As soon as you connect to your data Telmai analyzes all the values of each attribute (e.g. zip code) and uses statistical methods to determine what formats and patterns are anomalous. For example, if a 3-letter value shows up in the zip code attribute where the majority of the data is 5 digits, Telmai determines that as an anomalous value, helping you accelerate the time to detection of your data quality issues.
You can combine this unsupervised learning with your input and reinforce what the system has discovered. For example, when a 3-digit zip code is identified as an unaccepted value, you can reinforce that within the UI and Telmai will adapt to that next time it analyzes your data quality score.

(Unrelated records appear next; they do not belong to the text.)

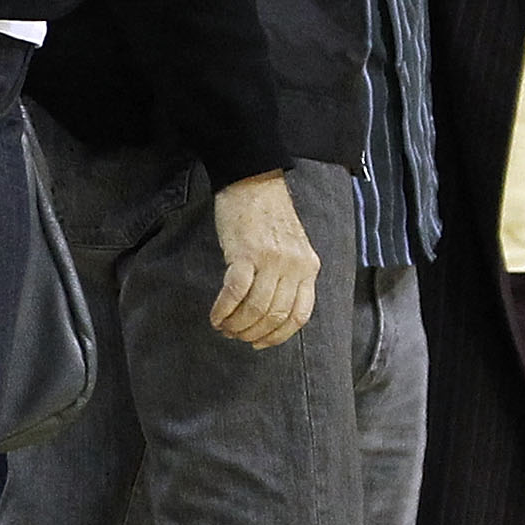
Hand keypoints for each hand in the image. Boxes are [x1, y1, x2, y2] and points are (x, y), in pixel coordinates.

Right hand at [210, 170, 319, 349]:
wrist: (254, 181)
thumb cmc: (269, 217)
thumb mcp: (293, 248)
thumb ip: (290, 277)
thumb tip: (272, 315)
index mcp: (309, 267)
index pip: (299, 315)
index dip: (278, 336)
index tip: (261, 344)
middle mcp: (295, 266)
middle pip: (274, 316)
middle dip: (252, 333)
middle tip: (235, 336)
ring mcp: (272, 260)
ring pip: (255, 309)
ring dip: (236, 325)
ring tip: (224, 327)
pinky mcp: (246, 253)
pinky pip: (235, 293)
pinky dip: (223, 310)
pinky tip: (215, 316)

Detecting anomalies in data metrics using time series
To detect anomalies in data metric trends, Telmai uses time-series analysis to inform you about drifts in your data over time. These drifts include schema drifts, correctness, freshness, completeness, value distribution drifts, and a lot more. You can set up alerts and notifications to get informed about any drifts in your data, or you can rely on Telmai’s predictions about the future values in your data.
Through time-series analysis, Telmai is able to predict a threshold for future expected value. For example, by observing a historical completeness at around 80%-90% range, Telmai predicts a range of future values to help you set the right remediation in place before any downstream impact. Notice that Telmai provides this out of the box; you do not need a data science team to prepare training data that is representative of normal and edge scenarios, train a data model over time, or measure the performance of the model against real world scenarios, and much more.
Telmai is natively designed to automatically find anomalies in data on the first load. As time goes on, when your data crosses a certain threshold or falls outside historical patterns, alerts and notifications help you uncover changes in your data and key data quality KPIs.